◆ **ACTIVITY**: It would help if you retyped the data exactly, leaving out the pictures.

◆ **DATA EXCERPT**:
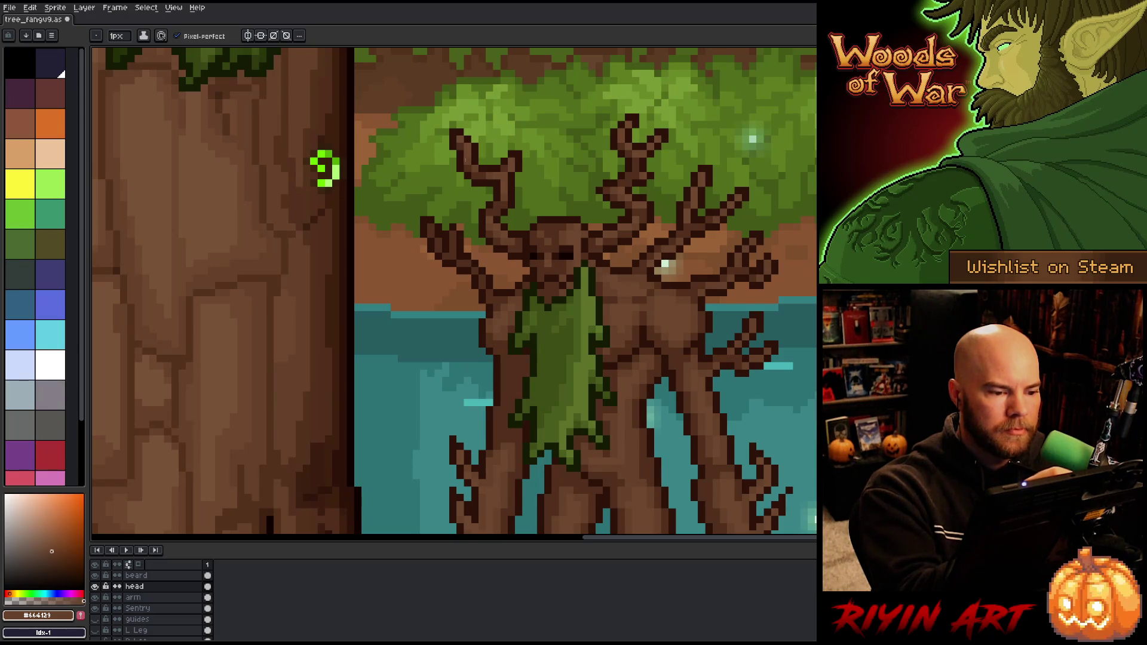
- Back on the Pencil, sample #532f1c and paint the first dark bark shading on the treant
{"action": "scroll", "coordinate": [465, 160], "scroll_direction": "down", "scroll_amount": 5}
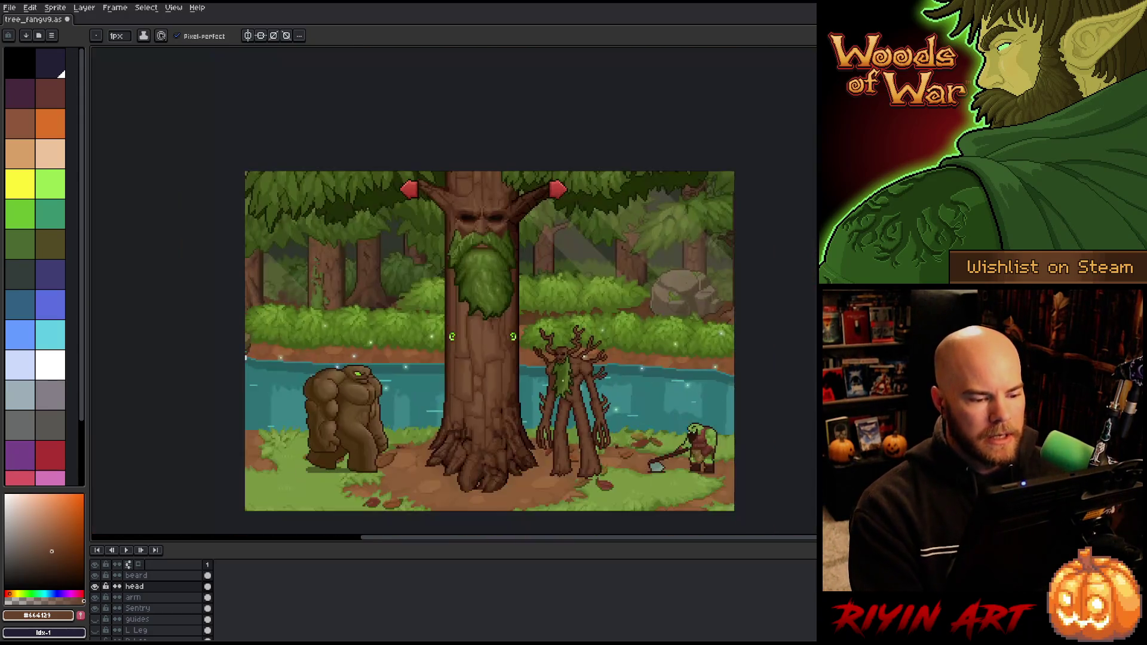
{"action": "scroll", "coordinate": [584, 356], "scroll_direction": "up", "scroll_amount": 3}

◆ **EXERCISE SOLUTION**:
- Back on the Pencil, sample #532f1c and paint the first dark bark shading on the treant
{"action": "scroll", "coordinate": [465, 160], "scroll_direction": "down", "scroll_amount": 5}
{"action": "scroll", "coordinate": [584, 356], "scroll_direction": "up", "scroll_amount": 3}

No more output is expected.